Josiah Ober


Josiah Ober is an American historian of ancient Greece and classical political theorist. He is Tsakopoulos-Kounalakis Professor in honor of Constantine Mitsotakis, and professor of classics and political science, at Stanford University. His teaching and research links ancient Greek history and philosophy with modern political theory and practice.

Career

Ober was educated at the University of Minnesota and the University of Michigan.
He was a professor of ancient history at Montana State University, and then at Princeton University.
He has received fellowships from the American Council of Learned Societies, the National Endowment for the Humanities, and the Center for Advanced Study in the Behavioral Science.
He delivered the 2002-2003 Sigmund H. Danziger, Jr.

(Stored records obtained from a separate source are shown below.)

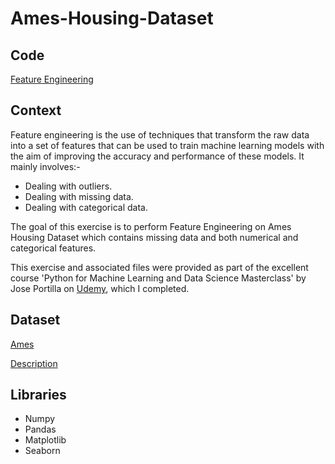# Ames-Housing-Dataset

## Code
[Feature Engineering](https://github.com/Sharma-Amol/Ames-Housing-Dataset/blob/main/Portfolio%20Project%20-%20%20AMES%20Feature%20Engineering%20and%20Data%20Preparation%20%5BFinal%5D.ipynb)

## Context
Feature engineering is the use of techniques that transform the raw data into a set of features that can be used to train machine learning models with the aim of improving the accuracy and performance of these models. It mainly involves:-
 * Dealing with outliers.
 * Dealing with missing data.
 * Dealing with categorical data.

The goal of this exercise is to perform Feature Engineering on Ames Housing Dataset which contains missing data and both numerical and categorical features. 

This exercise and associated files were provided as part of the excellent course 'Python for Machine Learning and Data Science Masterclass' by Jose Portilla on [Udemy](https://www.udemy.com/course/python-for-machine-learning-data-science-masterclass/), which I completed.

## Dataset
[Ames](https://github.com/Sharma-Amol/Ames-Housing-Dataset/blob/main/Ames_Housing_Data.csv)

[Description](https://github.com/Sharma-Amol/Ames-Housing-Dataset/blob/main/Ames_Housing_Feature_Description.txt)

## Libraries
 * Numpy
 * Pandas
 * Matplotlib
 * Seaborn

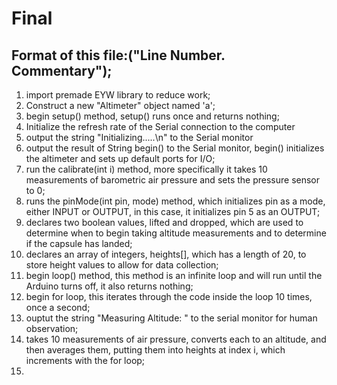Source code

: # Final
## Format of this file:("Line Number. Commentary");
1. import premade EYW library to reduce work;
2. Construct a new "Altimeter" object named 'a';
3. begin setup() method, setup() runs once and returns nothing;
4. Initialize the refresh rate of the Serial connection to the computer
5. output the string "Initializing.....\n" to the Serial monitor
6. output the result of String begin() to the Serial monitor, begin() initializes the altimeter and sets up default ports for I/O;
7. run the calibrate(int i) method, more specifically it takes 10 measurements of barometric air pressure and sets the pressure sensor to 0;
8. runs the pinMode(int pin, mode) method, which initializes pin as a mode, either INPUT or OUTPUT, in this case, it initializes pin 5 as an OUTPUT;
10. declares two boolean values, lifted and dropped, which are used to determine when to begin taking altitude measurements and to determine if the capsule has landed;
11. declares an array of integers, heights[], which has a length of 20, to store height values to allow for data collection;
12. begin loop() method, this method is an infinite loop and will run until the Arduino turns off, it also returns nothing;
13. begin for loop, this iterates through the code inside the loop 10 times, once a second;
14. ouptut the string "Measuring Altitude: " to the serial monitor for human observation;
15. takes 10 measurements of air pressure, converts each to an altitude, and then averages them, putting them into heights at index i, which increments with the for loop;
16. 

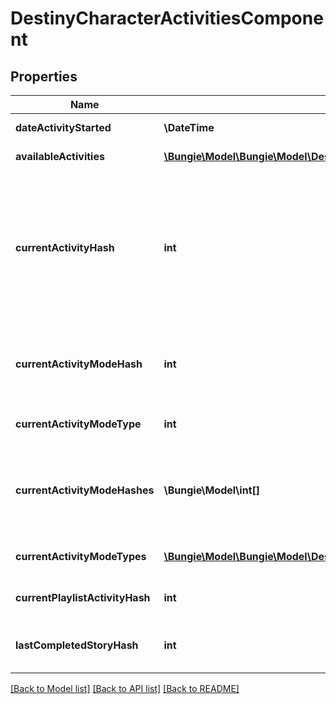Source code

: # DestinyCharacterActivitiesComponent

## Properties
Name | Type | Description | Notes
------------ | ------------- | ------------- | -------------
**dateActivityStarted** | **\DateTime** | The last date that the user started playing an activity. | [optional] 
**availableActivities** | [**\Bungie\Model\\Bungie\Model\Destiny\DestinyActivity[]**](DestinyActivity.md) | The list of activities that the user can play. | [optional] 
**currentActivityHash** | **int** | If the user is in an activity, this will be the hash of the Activity being played. Note that you must combine this info with currentActivityModeHash to get a real picture of what the user is doing right now. For instance, PVP \&quot;Activities\&quot; are just maps: it&#39;s the ActivityMode that determines what type of PVP game they&#39;re playing. | [optional] 
**currentActivityModeHash** | **int** | If the user is in an activity, this will be the hash of the activity mode being played. Combine with currentActivityHash to give a person a full picture of what they&#39;re doing right now. | [optional] 
**currentActivityModeType** | **int** | And the current activity&#39;s most specific mode type, if it can be found. | [optional] 
**currentActivityModeHashes** | **\Bungie\Model\int[]** | If the user is in an activity, this will be the hashes of the DestinyActivityModeDefinition being played. Combine with currentActivityHash to give a person a full picture of what they&#39;re doing right now. | [optional] 
**currentActivityModeTypes** | [**\Bungie\Model\\Bungie\Model\Destiny\HistoricalStats\Definitions\DestinyActivityModeType[]**](DestinyActivityModeType.md) | All Activity Modes that apply to the current activity being played, in enum form. | [optional] 
**currentPlaylistActivityHash** | **int** | If the user is in a playlist, this is the hash identifier for the playlist that they chose. | [optional] 
**lastCompletedStoryHash** | **int** | This will have the activity hash of the last completed story/campaign mission, in case you care about that. | [optional] 

[[Back to Model list]](../README.md#documentation-for-models) [[Back to API list]](../README.md#documentation-for-api-endpoints) [[Back to README]](../README.md)


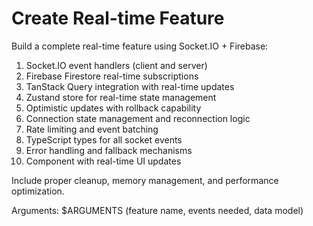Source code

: # Create Real-time Feature

Build a complete real-time feature using Socket.IO + Firebase:

1. Socket.IO event handlers (client and server)
2. Firebase Firestore real-time subscriptions
3. TanStack Query integration with real-time updates
4. Zustand store for real-time state management
5. Optimistic updates with rollback capability
6. Connection state management and reconnection logic
7. Rate limiting and event batching
8. TypeScript types for all socket events
9. Error handling and fallback mechanisms
10. Component with real-time UI updates

Include proper cleanup, memory management, and performance optimization.

Arguments: $ARGUMENTS (feature name, events needed, data model)
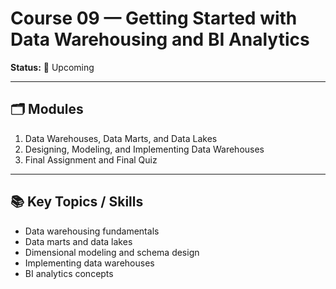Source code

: # Course 09 — Getting Started with Data Warehousing and BI Analytics

**Status:** 📅 Upcoming  

---

## 🗂 Modules
1. Data Warehouses, Data Marts, and Data Lakes  
2. Designing, Modeling, and Implementing Data Warehouses  
3. Final Assignment and Final Quiz  

---

## 📚 Key Topics / Skills
- Data warehousing fundamentals  
- Data marts and data lakes  
- Dimensional modeling and schema design  
- Implementing data warehouses  
- BI analytics concepts
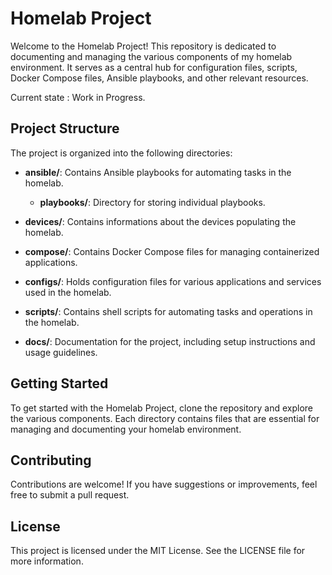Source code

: # Homelab Project

Welcome to the Homelab Project! This repository is dedicated to documenting and managing the various components of my homelab environment. It serves as a central hub for configuration files, scripts, Docker Compose files, Ansible playbooks, and other relevant resources.

Current state : Work in Progress.

## Project Structure

The project is organized into the following directories:

- **ansible/**: Contains Ansible playbooks for automating tasks in the homelab.
  - **playbooks/**: Directory for storing individual playbooks.

- **devices/**: Contains informations about the devices populating the homelab.
  
- **compose/**: Contains Docker Compose files for managing containerized applications.
  
- **configs/**: Holds configuration files for various applications and services used in the homelab.
  
- **scripts/**: Contains shell scripts for automating tasks and operations in the homelab.
  
- **docs/**: Documentation for the project, including setup instructions and usage guidelines.

## Getting Started

To get started with the Homelab Project, clone the repository and explore the various components. Each directory contains files that are essential for managing and documenting your homelab environment.

## Contributing

Contributions are welcome! If you have suggestions or improvements, feel free to submit a pull request.

## License

This project is licensed under the MIT License. See the LICENSE file for more information.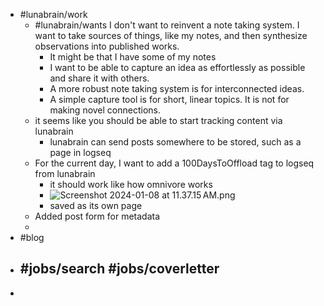 - #lunabrain/work
	- #lunabrain/wants I don't want to reinvent a note taking system. I want to take sources of things, like my notes, and then synthesize observations into published works.
		- It might be that I have some of my notes
		- I want to be able to capture an idea as effortlessly as possible and share it with others.
		- A more robust note taking system is for interconnected ideas.
		- A simple capture tool is for short, linear topics. It is not for making novel connections.
	- it seems like you should be able to start tracking content via lunabrain
		- lunabrain can send posts somewhere to be stored, such as a page in logseq
	- For the current day, I want to add a 100DaysToOffload tag to logseq from lunabrain
		- it should work like how omnivore works
		- ![Screenshot 2024-01-08 at 11.37.15 AM.png](../assets/Screenshot_2024-01-08_at_11.37.15 AM_1704742643008_0.png)
		- saved as its own page
	- Added post form for metadata
	-
- #blog
- #jobs/search #jobs/coverletter
	-
-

Memorial Lecture in the Humanities at the University of Chicago and the 2019 Sather Lectures University of California, Berkeley.
Ober was a student of Chester Starr, and has taught classicist John Ma, ancient Greek historian Emily Mackil, and the political theorist Ryan Balot.

Influence

Ober's Mass and Elite in Democratic Athens won the Goodwin Award in 1989. Some early work was criticized by Mogens Herman Hansen for overemphasizing the ideological aspect of Athenian democracy against its institutional dimension, and P.J. Rhodes accused him of abandoning scholarly impartiality in favour of democratic advocacy. In a review of The Rise and Fall of Classical Greece for New Left Review, Peter Rose concluded that Ober had produced “an eccentric, at times intriguing, but deeply flawed work of history, which ultimately tells us more about the ideology of the Stanford classics department than it does about ancient Greece”.
Paul Cartledge called Mass and Elite in Democratic Athens “a seminal work”. Jennifer Roberts called Political Dissent in Democratic Athens “a major contribution to a dialogue of enormous import”. Melissa Lane wrote: "Ober draws on empirical evidence about the ancient world in the service of normative political theory, and in so doing sheds light not just on Athens but on the creation and operation of democratic institutions."
Danielle Allen praised Ober's "Democracy and Knowledge' in The New Republic. Mimis Chrysomalis's review of The Rise and Fall of Classical Greece CritCom states that in this “significant resource for scholars of classical antiquity, political science, and economic history” Ober “offers a novel perspective on how economic performance was connected to... democratic institutions.”
Adriaan Lanni's review praised Rise and Fall as part of the “exciting recent developments” in the 'Stanford school of ancient history' and judged Ober's arguments an “unusually compelling compilation of methods, data and argument in support of a broad thesis.” Barton Swaim called Demopolis: Democracy Before Liberalism a “tightly reasoned work of scholarship” in his Wall Street Journal review.